Additionally, the Sotatercept delivery is a once per three week subcutaneous injection. While that may not seem like a huge hurdle for patient compliance, there’s a non-zero chance that patients will need to get that injection in a doctor’s office due to the likely substantial cost of the drug, which could make an at-home DPI inhaler a more appealing option for patients.
#2. Now for the Sotatercept vs. Treprostinil mechanism of action.
I’m not going to get into the nitty-gritty details, mostly because I’m not qualified, but also because broad strokes will probably do. I cannot possibly emphasize enough that the comments I’m about to make have not been vetted by a pulmonologist, and are only my somewhat-educated—albeit earnestly-researched—insights.
Sotatercept is an “activin receptor type IIA-Fc (ActRIIA-Fc) fusion protein.” Activins are a type of growth factor found, among other places, in human testicles. They regulate many forms of biological functions, but the important thing they do in the lungs is to reduce inflammation. That is particularly useful for people with pulmonary arterial hypertension (PAH WHO Group 1), because people with PAH have trouble breathing due to inflammation in the arteries in the lungs.
By contrast, Tyvaso and Yutrepia (or more generally, treprostinil) are prostacyclin vasodilators. Treprostinil works by relaxing and opening up the arteries, which is also useful when you have constricted blood vessels. It also reduces platelet aggregation and prevents circulation of fibrocytes. All of these effects are helpful in WHO Group 1 PAH and WHO Group 3 PH-ILD. The latter is interesting because treprostinil has a therapeutic effect even in patients who may not have substantial inflammation.

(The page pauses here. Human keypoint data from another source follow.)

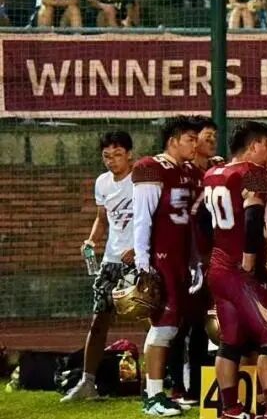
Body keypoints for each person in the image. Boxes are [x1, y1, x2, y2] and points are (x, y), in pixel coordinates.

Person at [199, 122, 267, 419]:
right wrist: (251, 260)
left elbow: (201, 218)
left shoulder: (213, 173)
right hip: (240, 268)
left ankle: (231, 409)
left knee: (230, 341)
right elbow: (253, 219)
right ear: (253, 146)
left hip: (219, 264)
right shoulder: (254, 174)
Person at [131, 116, 200, 417]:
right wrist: (143, 262)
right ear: (173, 141)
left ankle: (163, 392)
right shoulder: (151, 167)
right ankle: (153, 396)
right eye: (189, 139)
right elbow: (142, 219)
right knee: (163, 327)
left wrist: (195, 261)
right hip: (161, 259)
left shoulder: (188, 171)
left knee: (175, 327)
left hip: (181, 258)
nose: (195, 145)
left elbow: (191, 223)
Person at [61, 132, 136, 403]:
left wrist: (140, 249)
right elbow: (102, 219)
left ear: (129, 154)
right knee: (98, 320)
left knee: (152, 319)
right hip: (111, 261)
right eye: (107, 156)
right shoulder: (102, 182)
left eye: (117, 155)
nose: (112, 161)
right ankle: (87, 382)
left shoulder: (141, 180)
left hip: (139, 261)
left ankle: (161, 381)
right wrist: (92, 240)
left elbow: (154, 218)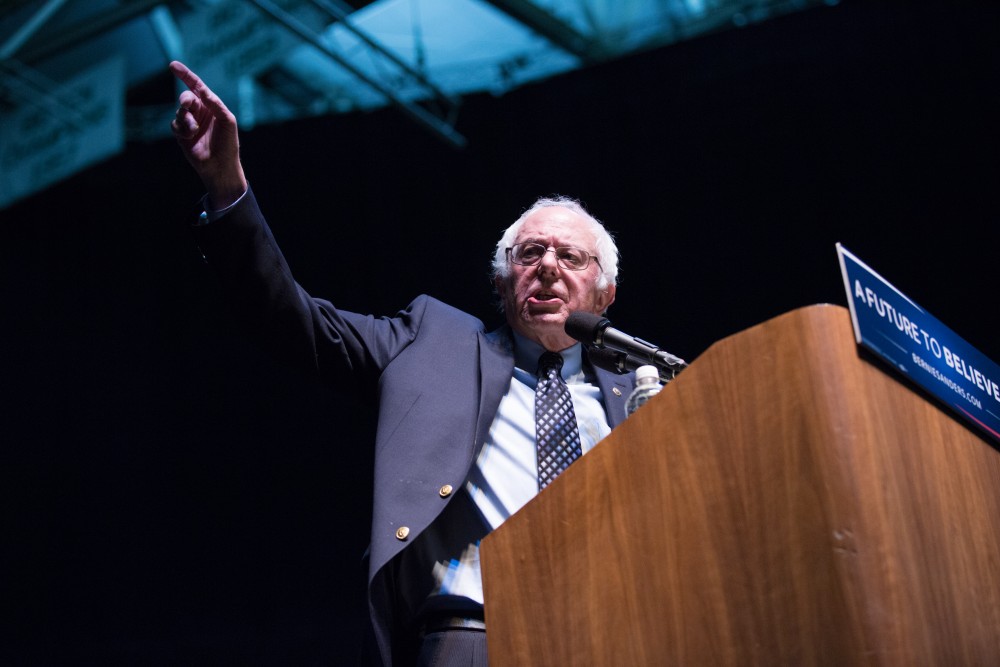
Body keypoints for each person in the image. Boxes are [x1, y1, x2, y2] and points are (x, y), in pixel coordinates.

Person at [169, 60, 635, 666]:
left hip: (619, 634)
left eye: (570, 256)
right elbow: (291, 321)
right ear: (502, 282)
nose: (547, 265)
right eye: (529, 253)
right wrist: (228, 187)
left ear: (605, 295)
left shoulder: (645, 392)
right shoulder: (432, 344)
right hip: (476, 636)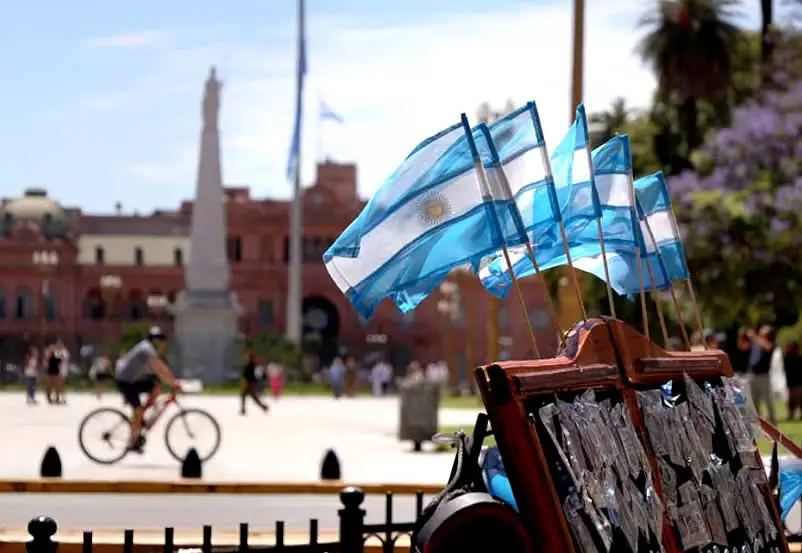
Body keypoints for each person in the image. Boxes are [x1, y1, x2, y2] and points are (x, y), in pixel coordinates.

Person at [115, 326, 181, 453]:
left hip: (132, 378)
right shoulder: (147, 350)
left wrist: (172, 380)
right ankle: (132, 442)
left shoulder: (149, 348)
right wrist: (173, 383)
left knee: (156, 386)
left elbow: (162, 368)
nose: (163, 345)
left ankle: (141, 417)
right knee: (137, 411)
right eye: (162, 342)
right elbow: (159, 369)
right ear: (156, 341)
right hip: (125, 380)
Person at [746, 325, 777, 424]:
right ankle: (757, 423)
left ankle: (773, 424)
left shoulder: (769, 344)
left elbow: (767, 347)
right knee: (753, 402)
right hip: (752, 375)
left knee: (768, 401)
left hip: (764, 376)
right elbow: (742, 346)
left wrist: (754, 336)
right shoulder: (756, 343)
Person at [785, 341, 802, 420]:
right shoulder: (786, 358)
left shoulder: (799, 358)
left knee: (799, 400)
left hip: (798, 383)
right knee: (791, 401)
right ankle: (791, 414)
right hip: (791, 384)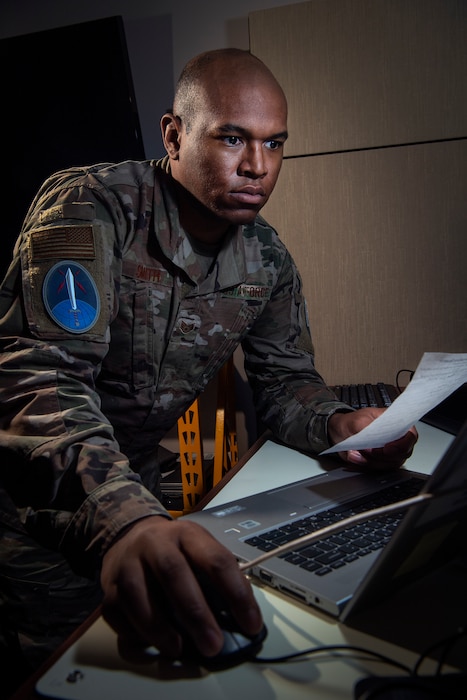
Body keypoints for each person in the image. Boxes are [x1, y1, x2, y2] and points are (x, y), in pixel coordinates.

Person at [0, 47, 417, 696]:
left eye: (273, 143)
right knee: (69, 674)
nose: (258, 166)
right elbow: (39, 380)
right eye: (232, 138)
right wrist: (125, 519)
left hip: (136, 495)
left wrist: (342, 422)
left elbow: (285, 387)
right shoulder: (92, 206)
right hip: (34, 507)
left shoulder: (266, 256)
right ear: (173, 134)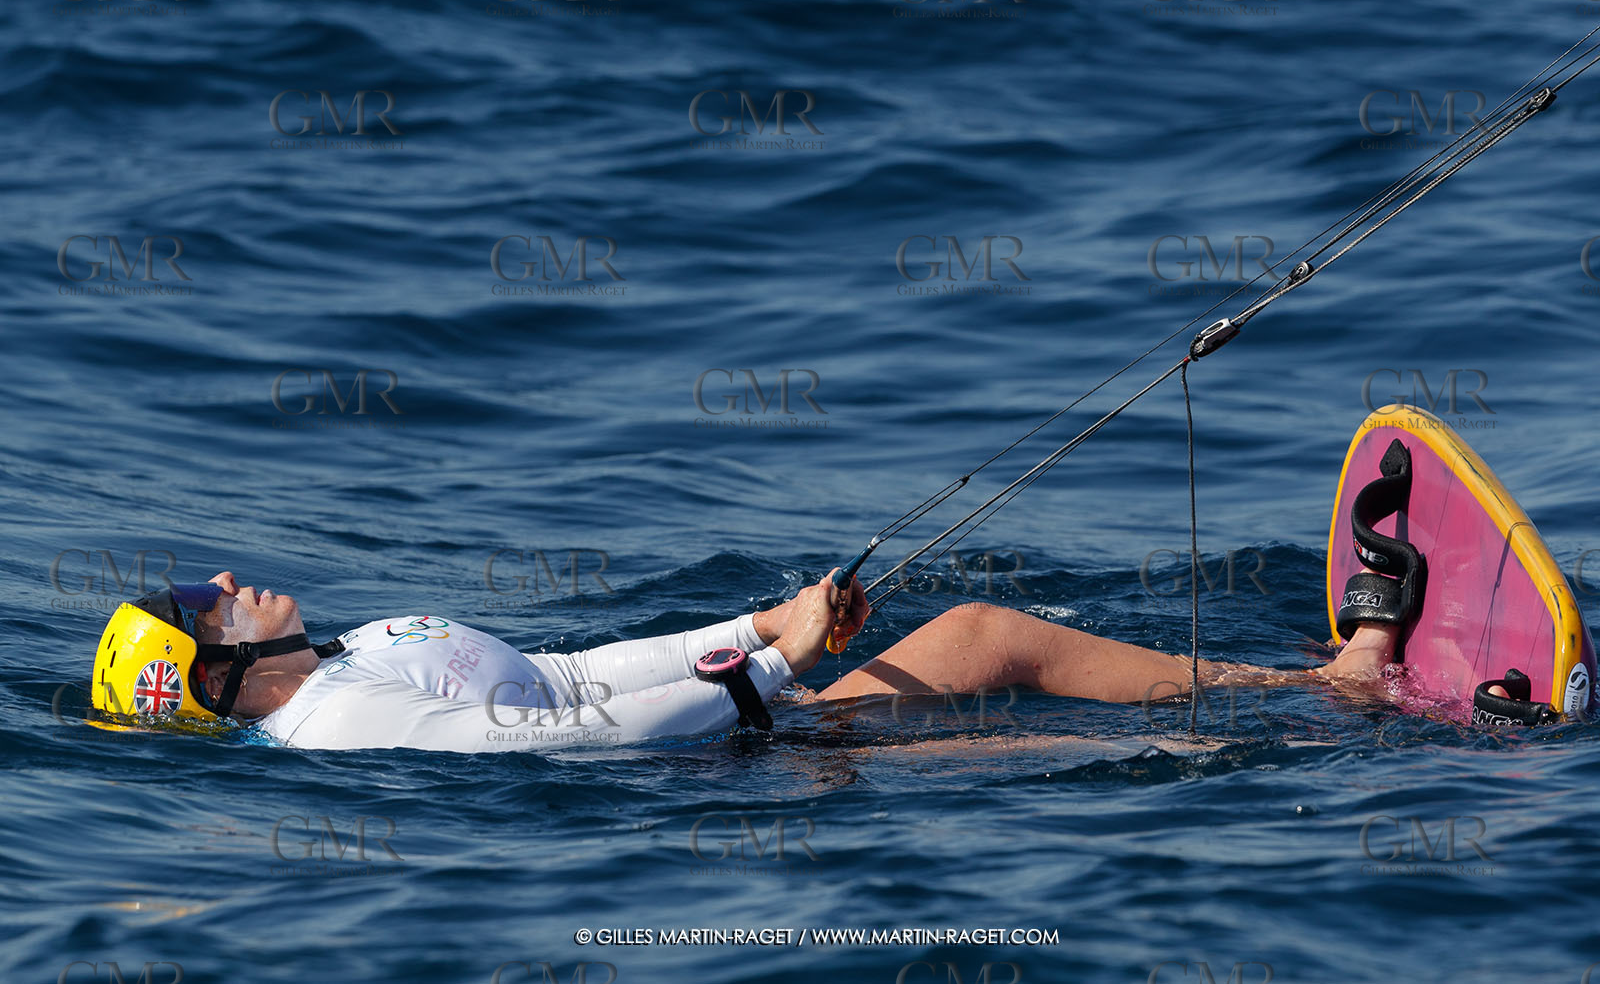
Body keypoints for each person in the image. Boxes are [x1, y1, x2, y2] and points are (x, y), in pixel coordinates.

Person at [88, 567, 1409, 753]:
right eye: (210, 611)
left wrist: (765, 624)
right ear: (213, 674)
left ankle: (1286, 708)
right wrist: (769, 677)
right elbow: (565, 748)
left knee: (1013, 731)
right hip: (716, 773)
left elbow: (566, 672)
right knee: (980, 642)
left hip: (731, 729)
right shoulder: (337, 722)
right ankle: (1333, 695)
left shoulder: (366, 641)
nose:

If you recall from a prior post of mine, I talked about something called “V/Q mismatch”—basically a treatment problem of trying to direct blood flow to damaged or dead lung tissue. If a PH-ILD patient has dead lung tissue but no substantial inflammation, treprostinil would open up the “good” lung tissue, leading to more blood flow, while Sotatercept would seemingly have no effect.
If you want to do some back of the envelope math on what competition might mean for PAH but not PH-ILD revenue numbers, I discussed market sizing with Andrew Walker in Andrew’s Yet Another Value Podcast.
So there you have it. I haven’t sold any shares in this draw down. I haven’t seen a reason to. But as they say, you’re your own person.